On 4 August 2023, the FCA published a letter it had sent to CEOs of firms categorised as Principal Trading Firms (PTFs).

The letter sets out the FCA’s strategy for supervising PTFs, its view of the most important risks arising from PTFs, what the regulator thinks drives those risks, its expectations of PTFs and its supervisory focus for the next two years.

Among other things the letter notes that:

  • PTF activities convey responsibilities to the UK and its financial markets. Firms in this portfolio are important stakeholders in the reforms being implemented through the Wholesale Markets Review and the consultations the FCA is issuing this year, such as the recently published proposals for the establishment of a bond consolidated tape, and the planned consultation on commodity derivatives.
  • Many PTFs are highly technology-dependent, and an operational incident at the larger firms in the portfolio has the potential to cause harm to wider markets.

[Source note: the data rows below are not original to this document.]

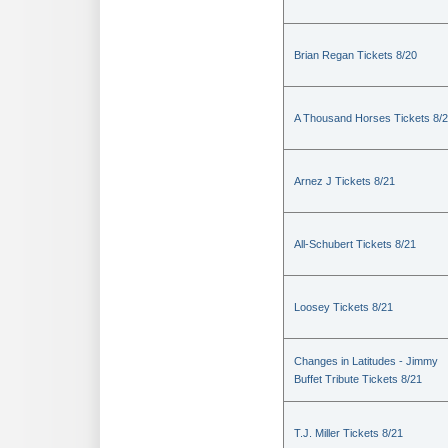
Brian Regan Tickets 8/20
A Thousand Horses Tickets 8/
Arnez J Tickets 8/21
All-Schubert Tickets 8/21
Loosey Tickets 8/21
Changes in Latitudes - Jimmy
Buffet Tribute Tickets 8/21
T.J. Miller Tickets 8/21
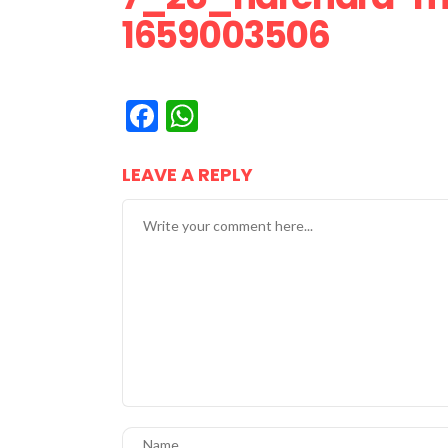
1659003506
Facebook
WhatsApp
LEAVE A REPLY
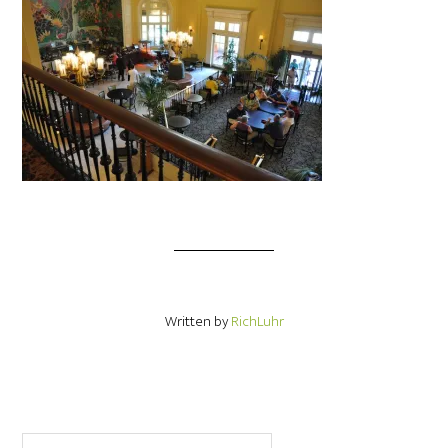
Written by
RichLuhr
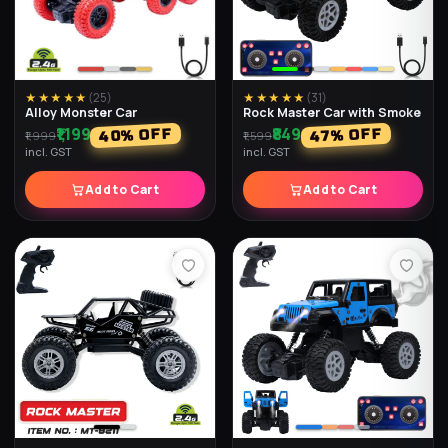
★★★★★
(
25
)
★★★★★
(
31
)
Alloy Monster Car
Rock Master Car with Smoke
₹1,199
₹849
% OFF
% OFF
40
47
₹1,999
₹1,599
incl. GST
incl. GST
Add to Cart
Add to Cart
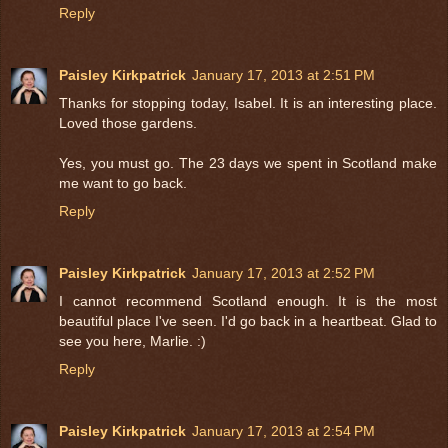
Reply
Paisley Kirkpatrick
January 17, 2013 at 2:51 PM
Thanks for stopping today, Isabel. It is an interesting place.
Loved those gardens.
Yes, you must go. The 23 days we spent in Scotland make
me want to go back.
Reply
Paisley Kirkpatrick
January 17, 2013 at 2:52 PM
I cannot recommend Scotland enough. It is the most
beautiful place I've seen. I'd go back in a heartbeat. Glad to
see you here, Marlie. :)
Reply
Paisley Kirkpatrick
January 17, 2013 at 2:54 PM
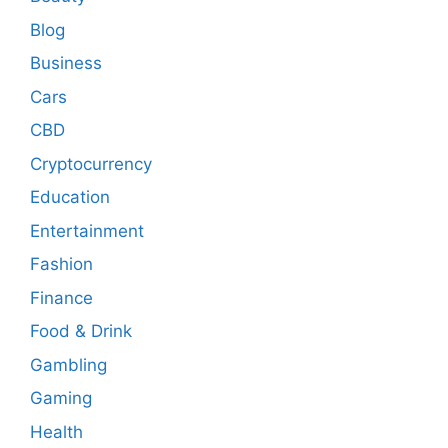
Blog
Business
Cars
CBD
Cryptocurrency
Education
Entertainment
Fashion
Finance
Food & Drink
Gambling
Gaming
Health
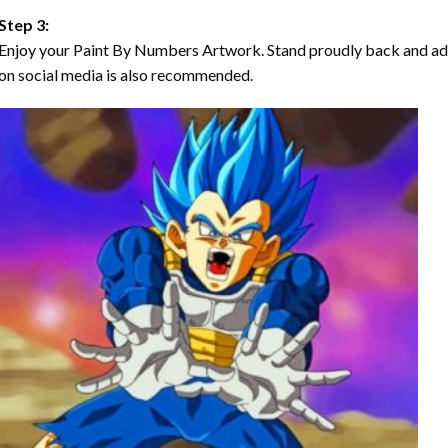
Step 3:
Enjoy your Paint By Numbers Artwork. Stand proudly back and ad
on social media is also recommended.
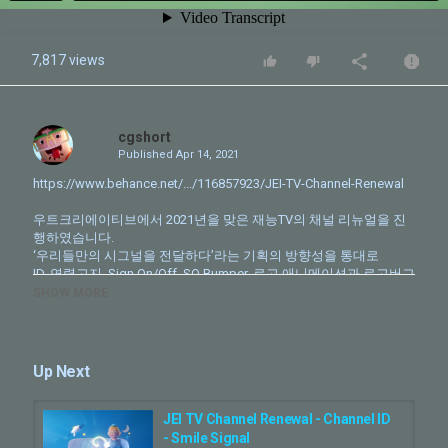
7,817 views
cgshort
Published
Apr 14, 2021
https://www.behance.net/.../116857923/JEI-TV-Channel-Renewal
우트크리에이티브에서 2021년을 맞은 재능TV의 채널 리뉴얼을 진
행하였습니다.
‘우리들만의 시그널을 전달하다’라는 기획의 방향성을 통대로
ID, 연령고지, Sign On/Off, SO Bumper, 로고 애니메이션과 로고버그
디자인 패키지를 제작하였습니다.
SHOW MORE
CLIENT - JEI TV
PRODUCTION - Wootcreative
Up Next
Creative Director - Park Sungwoo
Character Design & Modeling - Park Sungwoo
Asset Item Modeling - Kim Hyunjin, Park Seoyoung(Assist)
JEI TV Channel Renewal - Channel ID
Character Setup - Park Sungwoo, Kim Hyunjin
- Smile Signal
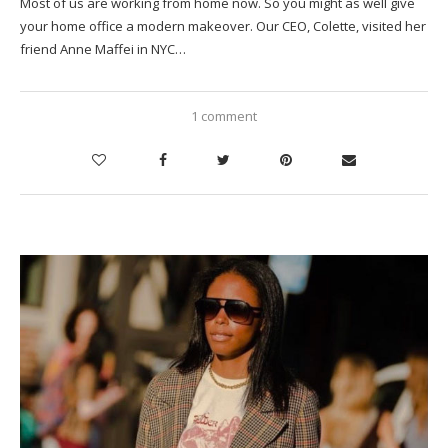
Most of us are working from home now. So you might as well give
your home office a modern makeover. Our CEO, Colette, visited her
friend Anne Maffei in NYC…
1 comment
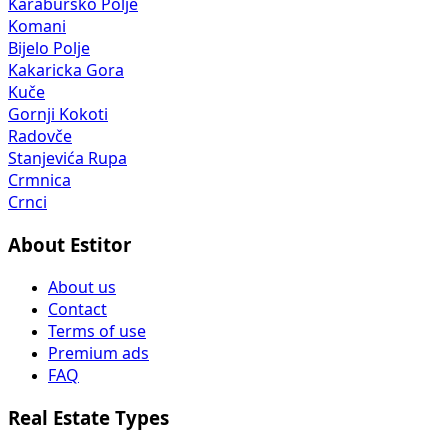
Karaburško Polje
Komani
Bijelo Polje
Kakaricka Gora
Kuče
Gornji Kokoti
Radovče
Stanjevića Rupa
Crmnica
Crnci
About Estitor
About us
Contact
Terms of use
Premium ads
FAQ
Real Estate Types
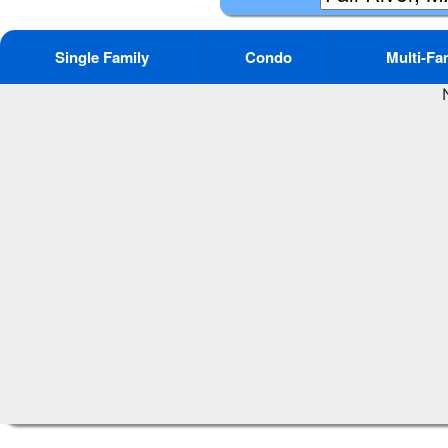
Single Family
Condo
Multi-Fa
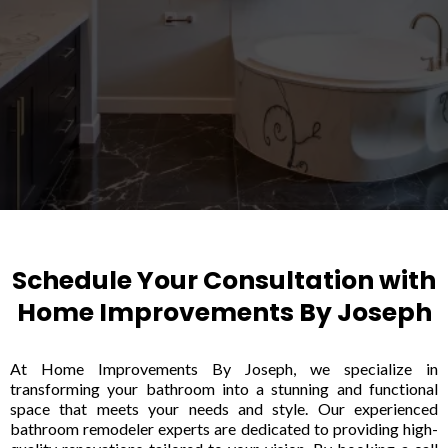
Schedule Your Consultation with
Home Improvements By Joseph
At Home Improvements By Joseph, we specialize in
transforming your bathroom into a stunning and functional
space that meets your needs and style. Our experienced
bathroom remodeler experts are dedicated to providing high-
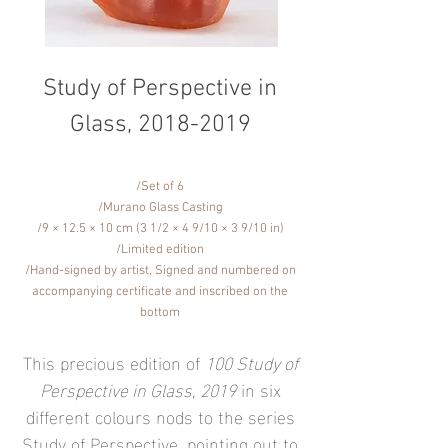
Study of Perspective in
Glass,
2018-2019
/Set of 6
/Murano Glass Casting
/9 × 12.5 × 10 cm (3 1/2 × 4 9/10 × 3 9/10 in)
/Limited edition
/Hand-signed by artist, Signed and numbered on
accompanying certificate and inscribed on the
bottom
This precious edition of
100 Study of
Perspective in Glass, 2019
in six
different colours nods to the series
Study of Perspective, pointing out to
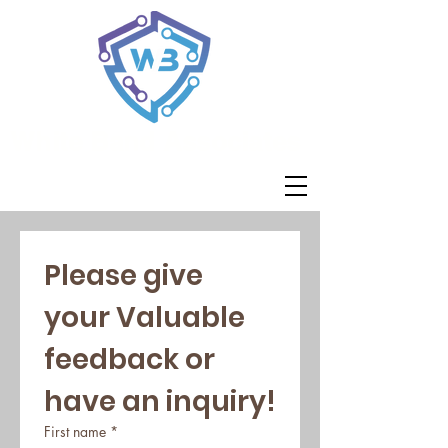
White Band Associates
Please give 
your Valuable 
feedback or 
have an inquiry!
First name
*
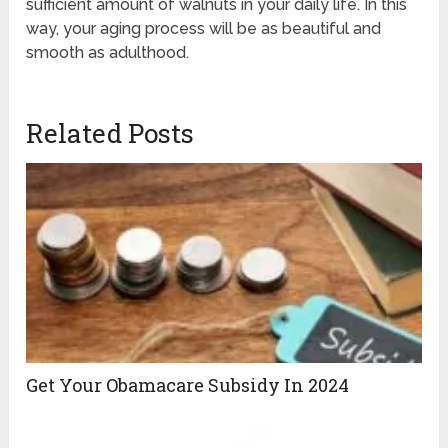
sufficient amount of walnuts in your daily life. In this
way, your aging process will be as beautiful and
smooth as adulthood.
Related Posts
Get Your Obamacare Subsidy In 2024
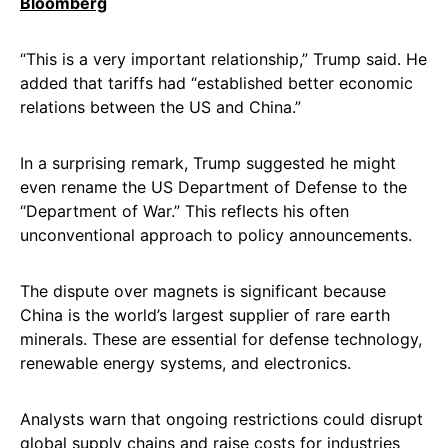
Bloomberg
“This is a very important relationship,” Trump said. He
added that tariffs had “established better economic
relations between the US and China.”
In a surprising remark, Trump suggested he might
even rename the US Department of Defense to the
“Department of War.” This reflects his often
unconventional approach to policy announcements.
The dispute over magnets is significant because
China is the world’s largest supplier of rare earth
minerals. These are essential for defense technology,
renewable energy systems, and electronics.
Analysts warn that ongoing restrictions could disrupt
global supply chains and raise costs for industries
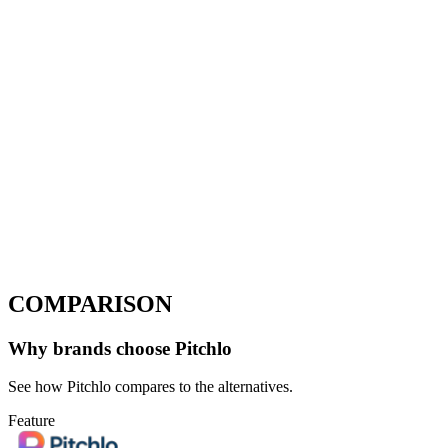
COMPARISON
Why brands choose Pitchlo
See how Pitchlo compares to the alternatives.
Feature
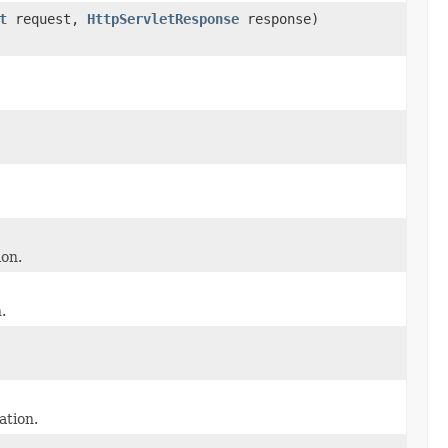
t
request,
HttpServletResponse
response)
on.
.
tion.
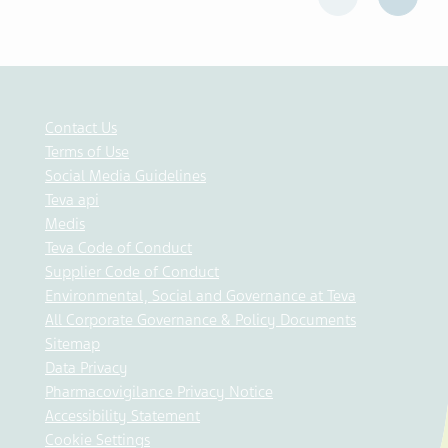
Contact Us
Terms of Use
Social Media Guidelines
Teva api
Medis
Teva Code of Conduct
Supplier Code of Conduct
Environmental, Social and Governance at Teva
All Corporate Governance & Policy Documents
Sitemap
Data Privacy
Pharmacovigilance Privacy Notice
Accessibility Statement
Cookie Settings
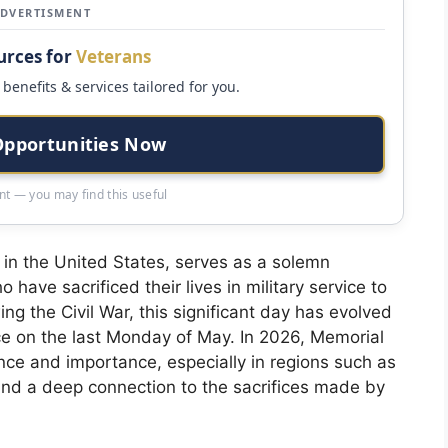
ADVERTISMENT
urces for
Veterans
benefits & services tailored for you.
Opportunities Now
t — you may find this useful
 in the United States, serves as a solemn
ve sacrificed their lives in military service to
ing the Civil War, this significant day has evolved
ce on the last Monday of May. In 2026, Memorial
ance and importance, especially in regions such as
y and a deep connection to the sacrifices made by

These factors place a premium on all firms to ensure they are operationally resilient, including having effective cyber-security.
  • Algorithmic trading is an important part of financial markets, and it is critical that firms consider the market conduct implications of their trading activity and the impact it has on overall market integrity. The FCA expects firms to devote appropriate resources to maintaining effective oversight functions and controls aimed at reducing the impact of any trading incidents on the orderly functioning of the markets they operate in, including where firms deploy AI systems. The FCA also expects firms to be able to show how their systems and controls have been tailored to reflect the nature, scale, and complexity of their business models.
  • The FCA will undertake targeted reviews of firms’ capital and liquidity now that the new Investment Firm Prudential Regime has been introduced.
  • The FCA’s expectations on firms to have appropriate financial resources, apply to all firms in the PTF portfolio. The regulator also has a particular additional focus on commodity trading firms within the portfolio due to recent periods of market volatility.
  • The FCA expects firms that are in scope of its operational resilience rules as set out in Policy Statement 21/3 to consider how they will embed the requirements and ensure they operate within their impact tolerances as soon as reasonably practicable, but no later than 31 March 2025.

The FCA expects PTF’s CEOs and boards to discuss the contents of the letter, consider how the risks apply their business, and take action to manage them effectively.